Output every line of text in the rows below as a JSON list of strings, one string per line, with blank lines omitted. Leave the pictures out of the answer.

MATERIAL FOR THIS EXERCISE section start

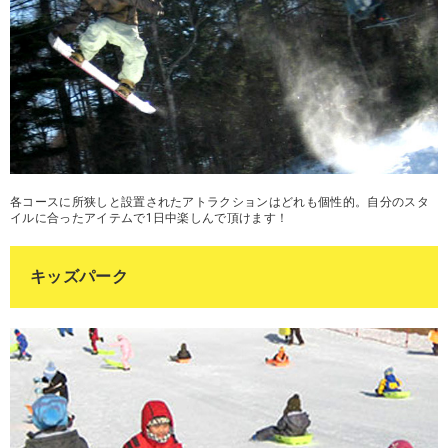
各コースに所狭しと設置されたアトラクションはどれも個性的。自分のスタ
イルに合ったアイテムで1日中楽しんで頂けます！
キッズパーク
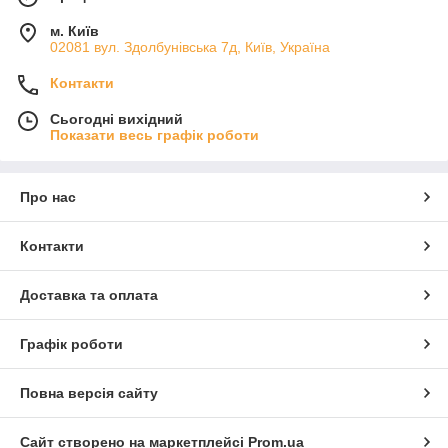
м. Київ
02081 вул. Здолбунівська 7д, Київ, Україна
Контакти
Сьогодні вихідний
Показати весь графік роботи
Про нас
Контакти
Доставка та оплата
Графік роботи
Повна версія сайту
Сайт створено на маркетплейсі
Prom.ua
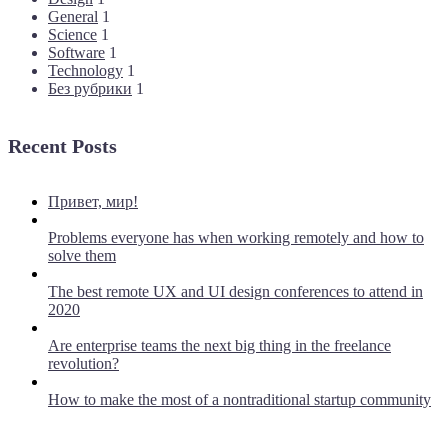
General
1
Science
1
Software
1
Technology
1
Без рубрики
1
Recent Posts
Привет, мир!
Problems everyone has when working remotely and how to
solve them
The best remote UX and UI design conferences to attend in
2020
Are enterprise teams the next big thing in the freelance
revolution?
How to make the most of a nontraditional startup community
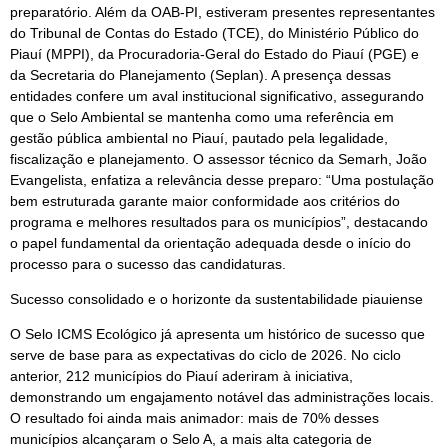
preparatório. Além da OAB-PI, estiveram presentes representantes
do Tribunal de Contas do Estado (TCE), do Ministério Público do
Piauí (MPPI), da Procuradoria-Geral do Estado do Piauí (PGE) e
da Secretaria do Planejamento (Seplan). A presença dessas
entidades confere um aval institucional significativo, assegurando
que o Selo Ambiental se mantenha como uma referência em
gestão pública ambiental no Piauí, pautado pela legalidade,
fiscalização e planejamento. O assessor técnico da Semarh, João
Evangelista, enfatiza a relevância desse preparo: “Uma postulação
bem estruturada garante maior conformidade aos critérios do
programa e melhores resultados para os municípios”, destacando
o papel fundamental da orientação adequada desde o início do
processo para o sucesso das candidaturas.
Sucesso consolidado e o horizonte da sustentabilidade piauiense
O Selo ICMS Ecológico já apresenta um histórico de sucesso que
serve de base para as expectativas do ciclo de 2026. No ciclo
anterior, 212 municípios do Piauí aderiram à iniciativa,
demonstrando um engajamento notável das administrações locais.
O resultado foi ainda mais animador: mais de 70% desses
municípios alcançaram o Selo A, a mais alta categoria de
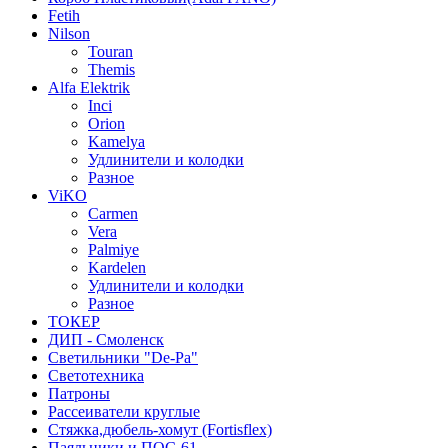
Fetih
Nilson
Touran
Themis
Alfa Elektrik
Inci
Orion
Kamelya
Удлинители и колодки
Разное
ViKO
Carmen
Vera
Palmiye
Kardelen
Удлинители и колодки
Разное
ТОКЕР
ДИП - Смоленск
Светильники "De-Pa"
Светотехника
Патроны
Рассеиватели круглые
Стяжка,дюбель-хомут (Fortisflex)
Паяльники и ПОС-61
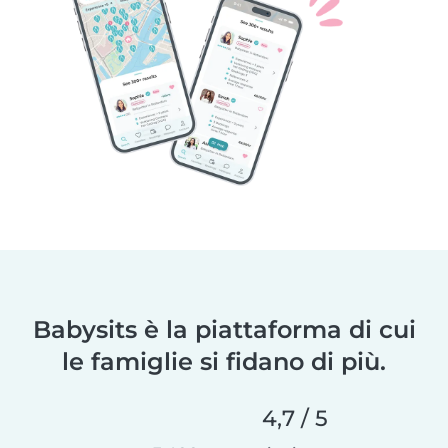
Babysits è la piattaforma di cui
le famiglie si fidano di più.
4,7 / 5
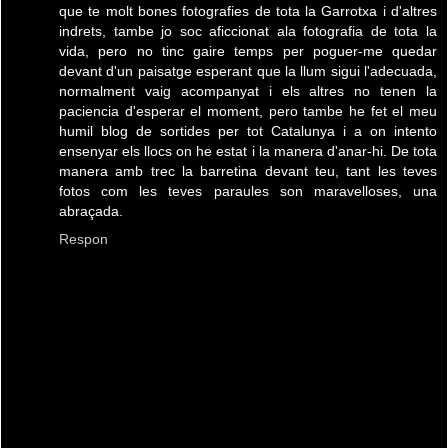
que te molt bones fotografies de tota la Garrotxa i d'altres
indrets, tambe jo soc aficcionat ala fotografia de tota la
vida, pero no tinc gaire temps per poguer-me quedar
devant d'un paisatge esperant que la llum sigui l'adecuada,
normalment vaig acompanyat i els altres no tenen la
paciencia d'esperar el moment, pero tambe he fet el meu
humil blog de sortides per tot Catalunya i a on intento
ensenyar els llocs on he estat i la manera d'anar-hi. De tota
manera amb trec la barretina devant teu, tant les teves
fotos com les teves paraules son maravelloses, una
abraçada.
Respon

MATERIAL FOR THIS EXERCISE section end

◆ EXPECTED OUTPUT:
[
  "各コースに所狭しと設置されたアトラクションはどれも個性的。自分のスタ",
  "イルに合ったアイテムで1日中楽しんで頂けます！",
  "キッズパーク",
  "м. Київ",
  "02081 вул. Здолбунівська 7д, Київ, Україна",
  "Контакти",
  "Сьогодні вихідний",
  "Показати весь графік роботи",
  "Про нас",
  "Контакти",
  "Доставка та оплата",
  "Графік роботи",
  "Повна версія сайту",
  "Сайт створено на маркетплейсі",
  "Prom.ua",
  "General",
  "1",
  "Science",
  "1",
  "Software",
  "1",
  "Technology",
  "1",
  "Без рубрики",
  "1",
  "Recent Posts",
  "Привет, мир!",
  "Problems everyone has when working remotely and how to",
  "solve them",
  "The best remote UX and UI design conferences to attend in",
  "2020",
  "Are enterprise teams the next big thing in the freelance",
  "revolution?",
  "How to make the most of a nontraditional startup community",
  "preparatório. Além da OAB-PI, estiveram presentes representantes",
  "do Tribunal de Contas do Estado (TCE), do Ministério Público do",
  "Piauí (MPPI), da Procuradoria-Geral do Estado do Piauí (PGE) e",
  "da Secretaria do Planejamento (Seplan). A presença dessas",
  "entidades confere um aval institucional significativo, assegurando",
  "que o Selo Ambiental se mantenha como uma referência em",
  "gestão pública ambiental no Piauí, pautado pela legalidade,",
  "fiscalização e planejamento. O assessor técnico da Semarh, João",
  "Evangelista, enfatiza a relevância desse preparo: “Uma postulação",
  "bem estruturada garante maior conformidade aos critérios do",
  "programa e melhores resultados para os municípios”, destacando",
  "o papel fundamental da orientação adequada desde o início do",
  "processo para o sucesso das candidaturas.",
  "Sucesso consolidado e o horizonte da sustentabilidade piauiense",
  "O Selo ICMS Ecológico já apresenta um histórico de sucesso que",
  "serve de base para as expectativas do ciclo de 2026. No ciclo",
  "anterior, 212 municípios do Piauí aderiram à iniciativa,",
  "demonstrando um engajamento notável das administrações locais.",
  "O resultado foi ainda mais animador: mais de 70% desses",
  "municípios alcançaram o Selo A, a mais alta categoria de",
  "Fetih",
  "Nilson",
  "Touran",
  "Themis",
  "Alfa Elektrik",
  "Inci",
  "Orion",
  "Kamelya",
  "Удлинители и колодки",
  "Разное",
  "ViKO",
  "Carmen",
  "Vera",
  "Palmiye",
  "Kardelen",
  "Удлинители и колодки",
  "Разное",
  "ТОКЕР",
  "ДИП - Смоленск",
  "Светильники \"De-Pa\"",
  "Светотехника",
  "Патроны",
  "Рассеиватели круглые",
  "Стяжка,дюбель-хомут (Fortisflex)",
  "Паяльники и ПОС-61",
  "Babysits è la piattaforma di cui",
  "le famiglie si fidano di più.",
  "4,7 / 5",
  "que te molt bones fotografies de tota la Garrotxa i d'altres",
  "indrets, tambe jo soc aficcionat ala fotografia de tota la",
  "vida, pero no tinc gaire temps per poguer-me quedar",
  "devant d'un paisatge esperant que la llum sigui l'adecuada,",
  "normalment vaig acompanyat i els altres no tenen la",
  "paciencia d'esperar el moment, pero tambe he fet el meu",
  "humil blog de sortides per tot Catalunya i a on intento",
  "ensenyar els llocs on he estat i la manera d'anar-hi. De tota",
  "manera amb trec la barretina devant teu, tant les teves",
  "fotos com les teves paraules son maravelloses, una",
  "abraçada.",
  "Respon"
]